MEMINTA BUKAN UNTUK JADI KAYA

“Jangan bersusah payah untuk menjadi kaya, tinggalkan niatmu ini.” (Amsal 23:40)

“Berjaga-jagalah dan waspadalah terhadap segala ketamakan, sebab walaupun seorang berlimpah-limpah hartanya, hidupnya tidaklah tergantung dari pada kekayaannya itu.” (Lukas 12:15)

Andai, suatu saat Tuhan datang pada saya, dan menawarkan:   Mintalah apa yang hendak Kuberikan kepadamu?  Sebagian akan berkata, kebahagiaan, kesuksesan, kesehatan, panjang umur, mungkin juga saya butuh kekayaan atau banyak uang.  Coba perhatikan ketika seseorang ulang tahun, saat ‘make a wish’ atau melayangkan permintaan.  Keinginan yang berulang tahun, biasanya tidak jauh dari yang dikatakan tadi.  Sebagai pengusaha, mungkin akan berdoa, “Tuhan berilah aku modal yang besar, berikan aku untung yang banyak!” Sebagai pemimpin, mungkin berdoa, “Tuhan berikan aku kehormatan, kepintaran!”

Kita perhatikan Salomo (1 Raja-raja 3:5), ketika Tuhan menampakkan diri kepada Salomo dalam mimpi pada waktu malam, di Gibeon. Saat itu Tuhan menawarkan: “Mintalah apa yang hendak Kuberikan kepadamu”. Salomo tidak meminta umur panjang, kekayaan, nyawa musuh, atau hal-hal material lainnya. Tetapi, Salomo meminta agar Tuhan memberinya “hati yang faham menimbang perkara untuk menghakimi umat-Nya” (1 Raja-raja 3:9) atau “pengertian untuk memutuskan hukum” (1 Raja-raja 3:11).
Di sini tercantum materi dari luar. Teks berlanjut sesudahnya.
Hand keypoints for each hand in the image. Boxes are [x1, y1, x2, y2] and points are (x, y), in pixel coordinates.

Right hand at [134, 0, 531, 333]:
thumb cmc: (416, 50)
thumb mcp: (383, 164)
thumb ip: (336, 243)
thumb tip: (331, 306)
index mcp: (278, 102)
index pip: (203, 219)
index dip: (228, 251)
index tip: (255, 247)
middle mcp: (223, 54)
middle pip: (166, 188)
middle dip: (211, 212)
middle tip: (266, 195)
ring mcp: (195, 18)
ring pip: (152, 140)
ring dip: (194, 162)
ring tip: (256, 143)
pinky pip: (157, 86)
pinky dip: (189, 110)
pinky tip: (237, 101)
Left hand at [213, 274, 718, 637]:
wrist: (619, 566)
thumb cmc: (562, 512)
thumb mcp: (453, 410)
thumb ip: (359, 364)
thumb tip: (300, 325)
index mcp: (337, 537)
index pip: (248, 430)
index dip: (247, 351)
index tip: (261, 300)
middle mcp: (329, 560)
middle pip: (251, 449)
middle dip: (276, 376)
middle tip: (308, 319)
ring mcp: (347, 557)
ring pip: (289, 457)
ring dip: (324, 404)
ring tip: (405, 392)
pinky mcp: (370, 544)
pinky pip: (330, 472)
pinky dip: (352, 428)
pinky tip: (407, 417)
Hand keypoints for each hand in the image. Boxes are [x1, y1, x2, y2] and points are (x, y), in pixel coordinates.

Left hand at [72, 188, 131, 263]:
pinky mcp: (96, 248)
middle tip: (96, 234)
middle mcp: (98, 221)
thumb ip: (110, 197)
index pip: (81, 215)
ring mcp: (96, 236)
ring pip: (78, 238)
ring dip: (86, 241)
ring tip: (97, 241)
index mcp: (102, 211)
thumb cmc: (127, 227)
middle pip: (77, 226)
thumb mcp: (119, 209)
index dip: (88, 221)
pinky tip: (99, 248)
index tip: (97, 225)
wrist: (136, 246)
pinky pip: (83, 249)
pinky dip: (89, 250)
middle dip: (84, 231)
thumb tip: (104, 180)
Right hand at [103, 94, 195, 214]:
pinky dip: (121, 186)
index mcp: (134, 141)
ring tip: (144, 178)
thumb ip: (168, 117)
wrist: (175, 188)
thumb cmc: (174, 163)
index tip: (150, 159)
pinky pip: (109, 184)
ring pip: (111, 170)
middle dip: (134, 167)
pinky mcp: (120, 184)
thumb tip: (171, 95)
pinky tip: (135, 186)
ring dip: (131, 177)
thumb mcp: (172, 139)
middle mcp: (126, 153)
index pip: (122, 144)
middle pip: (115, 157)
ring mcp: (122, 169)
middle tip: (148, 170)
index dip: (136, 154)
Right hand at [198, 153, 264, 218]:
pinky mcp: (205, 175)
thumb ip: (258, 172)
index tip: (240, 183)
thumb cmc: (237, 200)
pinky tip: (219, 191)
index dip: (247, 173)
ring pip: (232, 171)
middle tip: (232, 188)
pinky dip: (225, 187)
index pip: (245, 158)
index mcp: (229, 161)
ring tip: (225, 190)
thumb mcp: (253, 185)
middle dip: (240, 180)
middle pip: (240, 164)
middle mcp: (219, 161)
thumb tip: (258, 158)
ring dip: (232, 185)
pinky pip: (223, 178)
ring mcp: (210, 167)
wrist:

Permintaan Salomo sangat berkenan dimata Tuhan, karena mengutamakan panggilan pelayanannya sebagai raja/pemimpin. Ia tidak meminta umur panjang, bila hatinya menjauh dari Tuhan.  Ia tidak meminta kekayaan, bila sikapnya menjadi tamak. Ia tidak minta kekuasaan, bila tidak bisa membedakan mana yang benar dan salah. Salomo hanya meminta ‘hikmat Tuhan’, karena diperlukan dalam kehidupan, apalagi sebagai raja.  Hal yang luarbiasa, Tuhan bukan saja memberikan hikmat, namun memberikan bonus berupa kekayaan, umur panjang, dan kemuliaan (1 Raja-raja 3:13).   Wejangan dari (Amsal 23:4) Jangan bersusah payah untuk menjadi kaya, tinggalkan niatmu ini.  Tentu ini merupakan pengalaman pribadi Salomo dan pengamatannya selama hidupnya. (TMZ)

 

Refleksi : Tuhan Yesus, aku memohon kepada-Mu, berikanlah kami hikmat untuk membedakan mana yang benar dan salah, yang berkenan kepadaMu.